Al menos tengo la esperanza de que sean los hombres mismos, que hastiados de la
explotación, se vuelvan contra sus varones y rompan las cadenas de esclavitud
que les atan a…
—Todo son cadenas. —Suelta el mayor, cortando al
novicio—. Y al hombre le encantan las cadenas. Le encanta sentirse atado a
algo, sentirse esclavo de una justificación que le ayude a superar sus
problemas. Al ser humano le encanta caer en la tentación y después usarlo como
excusa de una futura falta. A los borrachos les gusta embriagarse para después
echarles las culpas de sus errores al alcohol. A los codicioso de ser esclavos
del dinero, a los pobres, de su pobreza. Todos necesitamos algo que nos ate a
la realidad porque el hombre que no tiene vicios no es un hombre de fiar.
¿Acaso conocéis a alguien tan divino como para no ser esclavo ni de sí mismo?
—Ante el silencio del menor, el mayor continúa—. Incluso vos, sois esclavo de
vuestro hábito.
—Como vos, templario. —Le espeta el menor con una
mueca de desconfianza a lo que este acaba asintiendo.
—Soy esclavo de mi hábito, de mi espada, de mi varón,
de mis compañeros. Pertenezco a tantos que llega un punto en que a veces me
olvido de quien soy. De si hay un “yo” detrás de todas esas obligaciones.
Alguien primigenio que alguna vez fue libre de tomar la decisión de
esclavizarse.
—Liberaos, pues. —Murmura el menor en un susurro
inaudible. El mayor soltó una risa tan sincera y humilde que Ival tiembla de
pies a cabeza.
—¡Y qué sería yo sin mis cadenas! Temo a la libertad
más que a nada, y estoy seguro de que no hay hombre libre sobre la tierra
porque quien alcanza la libertad, muere inmediatamente. Este es un placer que
no nos concierne a los humanos. Y creo que a los ángeles y demonios tampoco.
Solo el mismo Dios es poseedor de ella, y a veces lo siento como el ser más
esclavo de todos.
—Liberaos, poco a poco. Una cadena, después otra. Dios
os dará las pautas para alcanzar la felicidad que ansiáis.

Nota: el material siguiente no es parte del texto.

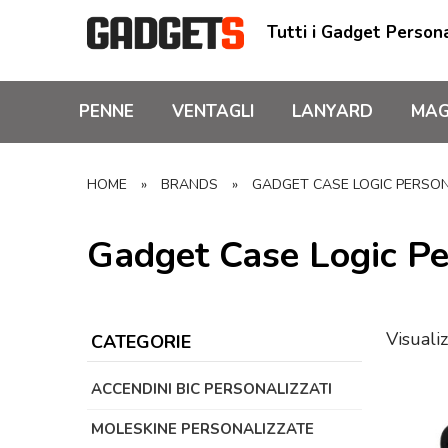
Tutti i Gadget Persona
PENNE
VENTAGLI
LANYARD
MAG
HOME
»
BRANDS
»
GADGET CASE LOGIC PERSON
Gadget Case Logic Pe
Visualiz
CATEGORIE
ACCENDINI BIC PERSONALIZZATI
MOLESKINE PERSONALIZZATE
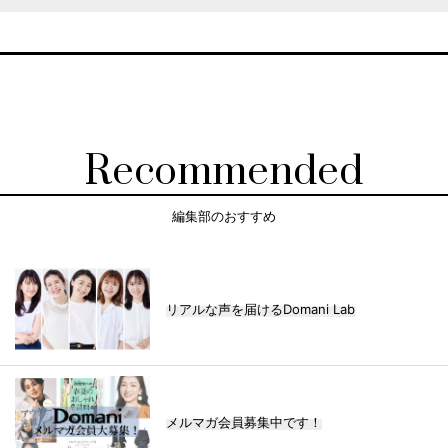
Recommended
編集部のおすすめ
リアルな声を届けるDomani Lab
メルマガ会員募集中です！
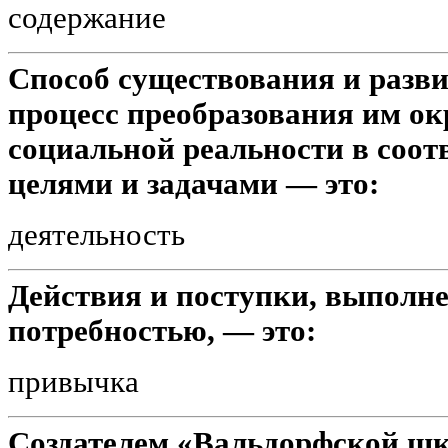
содержание
Способ существования и разви
процесс преобразования им о
социальной реальности в соотв
целями и задачами — это:
деятельность
Действия и поступки, выполне
потребностью, — это:
привычка
Создателем «Вальдорфской шк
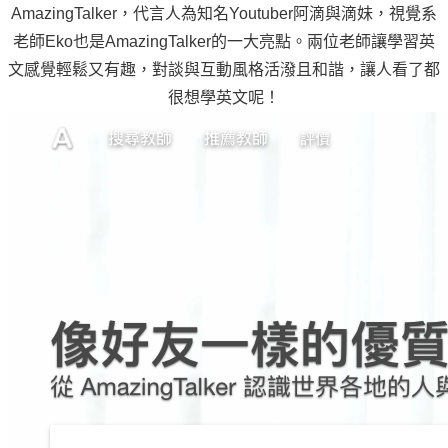
AmazingTalker，代言人為知名Youtuber阿滴與滴妹，視覺系
老師Eko也是AmazingTalker的一大亮點。兩位老師讓學習英
文感覺輕鬆又有趣，對談與互動風格活潑且和諧，讓人看了都
很想學英文呢！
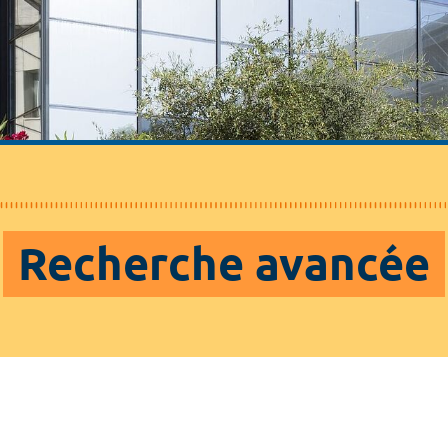
Recherche avancée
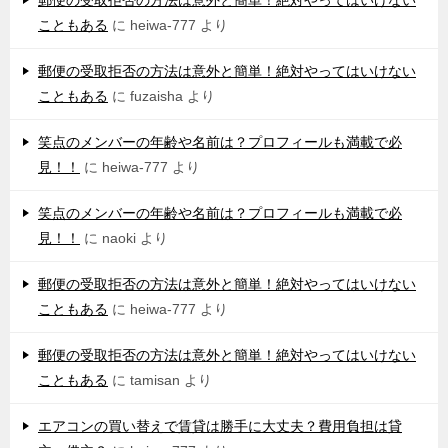
郵便の受取拒否の方法は意外と簡単！絶対やってはいけない
こともある
に
heiwa-777
より
郵便の受取拒否の方法は意外と簡単！絶対やってはいけない
こともある
に
fuzaisha
より
笑点のメンバーの年齢や名前は？プロフィールも満載で必
見！！
に
heiwa-777
より
笑点のメンバーの年齢や名前は？プロフィールも満載で必
見！！
に
naoki
より
郵便の受取拒否の方法は意外と簡単！絶対やってはいけない
こともある
に
heiwa-777
より
郵便の受取拒否の方法は意外と簡単！絶対やってはいけない
こともある
に
tamisan
より
エアコンの買い替えで賃貸は勝手に大丈夫？費用負担は貸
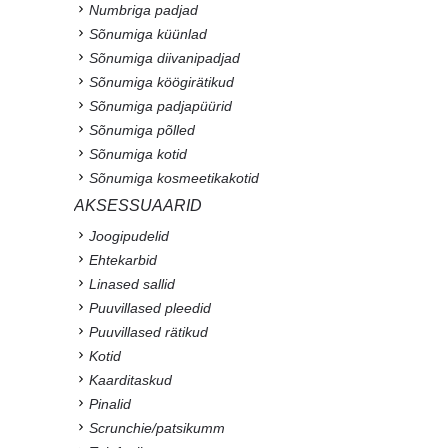
Numbriga padjad
Sõnumiga küünlad
Sõnumiga diivanipadjad
Sõnumiga köögirätikud
Sõnumiga padjapüürid
Sõnumiga põlled
Sõnumiga kotid
Sõnumiga kosmeetikakotid
AKSESSUAARID
Joogipudelid
Ehtekarbid
Linased sallid
Puuvillased pleedid
Puuvillased rätikud
Kotid
Kaarditaskud
Pinalid
Scrunchie/patsikumm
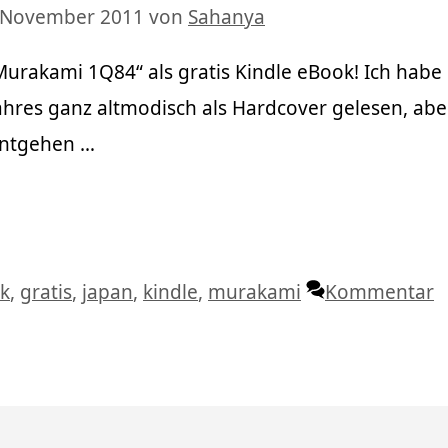
. November 2011
von
Sahanya
Murakami 1Q84“ als gratis Kindle eBook! Ich habe
hres ganz altmodisch als Hardcover gelesen, abe
 entgehen …
agwörter
k
,
gratis
,
japan
,
kindle
,
murakami
Kommentar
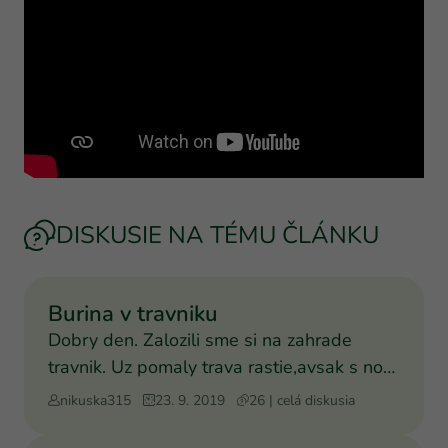
DISKUSIE NA TÉMU ČLÁNKU
Burina v travniku
Dobry den. Zalozili sme si na zahrade
travnik. Uz pomaly trava rastie,avsak s nou
rastie aj akasi fi
nikuska315
23. 9. 2019
26 | celá diskusia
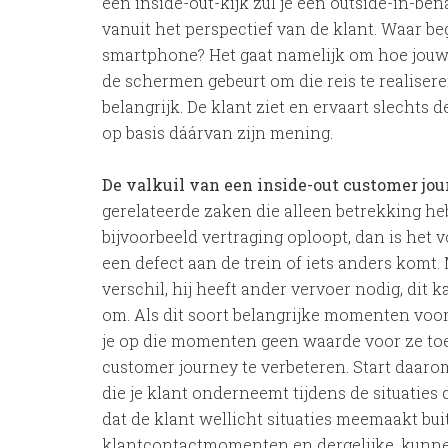
een inside-out-kijk zul je een outside-in-b
vanuit het perspectief van de klant. Waar be
smartphone? Het gaat namelijk om hoe jouw k
de schermen gebeurt om die reis te realiseren
belangrijk. De klant ziet en ervaart slechts
op basis dáárvan zijn mening.
De valkuil van een inside-out customer jo
gerelateerde zaken die alleen betrekking heb
bijvoorbeeld vertraging oploopt, dan is het
een defect aan de trein of iets anders komt
verschil, hij heeft ander vervoer nodig, dit
om. Als dit soort belangrijke momenten voor
je op die momenten geen waarde voor ze to
customer journey te verbeteren. Start daaro
die je klant onderneemt tijdens de situatie
dat de klant wellicht situaties meemaakt bui
klantcontactmomenten en dergelijke, kunne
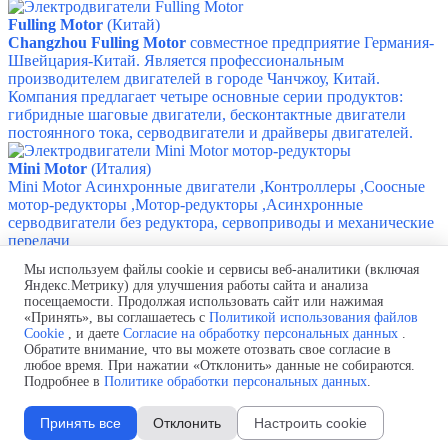
Fulling Motor
(Китай)
Changzhou Fulling Motor
совместное предприятие Германия-
Швейцария-Китай. Является профессиональным
производителем двигателей в городе Чанчжоу, Китай.
Компания предлагает четыре основные серии продуктов:
гибридные шаговые двигатели, бесконтактные двигатели
постоянного тока, серводвигатели и драйверы двигателей.
Mini Motor
(Италия)
Mini Motor
Асинхронные двигатели ,​Контроллеры ,​Соосные
мотор-редукторы ,​Мотор-редукторы ,​Асинхронные
серводвигатели без редуктора, сервоприводы и механические
передачи
Комплексные поставки шинопроводов, токоприемников,
Мы используем файлы cookie и сервисы веб-аналитики (включая
токоподводов
Яндекс.Метрику) для улучшения работы сайта и анализа
Телефон:
+7(499) 322-93-90
посещаемости. Продолжая использовать сайт или нажимая
для звонков из Казахстана: +7 (717) 269-69-54
«Принять», вы соглашаетесь с
Политикой использования файлов
Почта:
info@
busbars.su,
9670978121@mail.ru
Cookie
, и даете
Согласие на обработку персональных данных
.
Обратите внимание, что вы можете отозвать свое согласие в
любое время. При нажатии «Отклонить» данные не собираются.
Политика обработки персональных данных
Подробнее в
Политике обработки персональных данных
.
Согласие на обработку персональных данных
Политика использования файлов cookie
Изменить настройки cookie
Принять все
Отклонить
Настроить cookie
Назад к содержимому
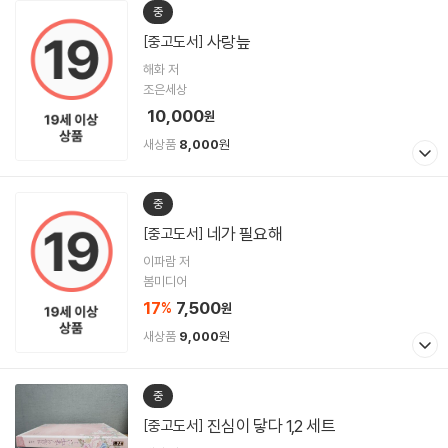
중
사랑늪
[중고도서]
해화 저
조은세상
10,000
원
새상품
8,000
원
중
네가 필요해
[중고도서]
이파람 저
봄미디어
17
7,500
%
원
새상품
9,000
원
중
진심이 닿다 1,2 세트
[중고도서]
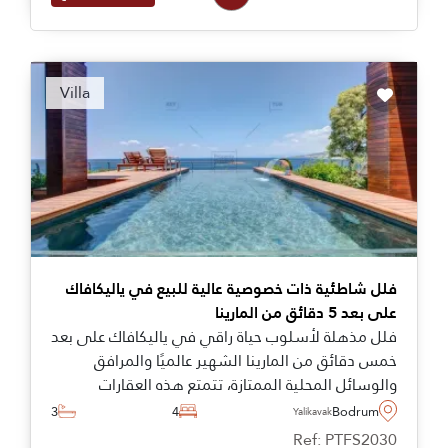
مختلفة وعلى مقربة من المرافق المحلية ووسائل
الراحة وعلى بعد دقائق من بالمرينا بودروم ووسط
المدينة وغيرها من المناطق. اتصل بنا اليوم.
Recommended
Villa
فلل شاطئية ذات خصوصية عالية للبيع في ياليكافاك
على بعد 5 دقائق من المارينا
فلل مذهلة لأسلوب حياة راقي في ياليكافاك على بعد
خمس دقائق من المارينا الشهير عالميًا والمرافق
والوسائل المحلية الممتازة، تتمتع هذه العقارات
بإمكانية الوصول الخاص إلى الشاطئ ومسبح مشترك
3
4
Bodrum
Yalikavak
ضخم.
Ref: PTFS2030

—No ansío la felicidad. —Se volvió el otro con el
rostro compungido en confusión—. Ya la he dado por perdida hace mucho tiempo.
Solo quiero la paz espiritual. El perdón y la muerte. Ni siquiera la vida
eterna me satisface como idea.
—No digáis eso, Eduardo…
—¿Vos no estáis repleto de cadenas como yo? ¿Acaso no
las notáis arrastrándoos cada vez más adentro de un profundo charco de lodo?
Así es como me siento yo, aguantando la última bocanada de aire que me han
dejado tomar, a punto de desfallecer. Llevo sobre mis hombros el infierno desde
hace mucho tiempo, siento si os he arrastrado conmigo, pero esto se prologará
algún tiempo más hasta que todo termine.
Ante aquella sincera y tan velada disculpa el novicio
esconde los pies debajo de las capas del hábito y se queda en silencio,
escuchando con detenimiento el sonido del viento que se cuela entre los arcos
del patio. El mayor chasquea la lengua, suelta un suspiro y con resignación
levanta el rostro para mirar la luna que, difuminada por las nubes, se oculta
tras ellas.
—Id a la cama. —Ordena el mayor, con un tono más
formal—. Es muy tarde.
—¿Iréis vos también a dormir?
—Tal vez me quede un poco más. Aún no tengo sueño.
—¿Cuándo vendrán los Vikingos? —Pregunta el novicio.
—Aún no lo sé. Pero el varón nos ha dicho que algunos
de nosotros iremos a otras provincias como refuerzo.
—Entiendo. —Musita el joven y con un suspiro se pone
en pie y con una última mirada a la pila de armaduras se despide del templario
con una inclinación de cabeza que el mayor corresponde con un gesto de su mano.
De regreso en su celda el joven se sienta en una silla
al lado de la ventana y escruta en silencio al hombre que permanece allí
sentado, en silencio, con los hombros caídos y el rostro oculto. Se divierte,
pensando que vuelve a ser el espectro de un guerrero del pasado, o tal vez una
providencia como un mensaje de guerra pronta.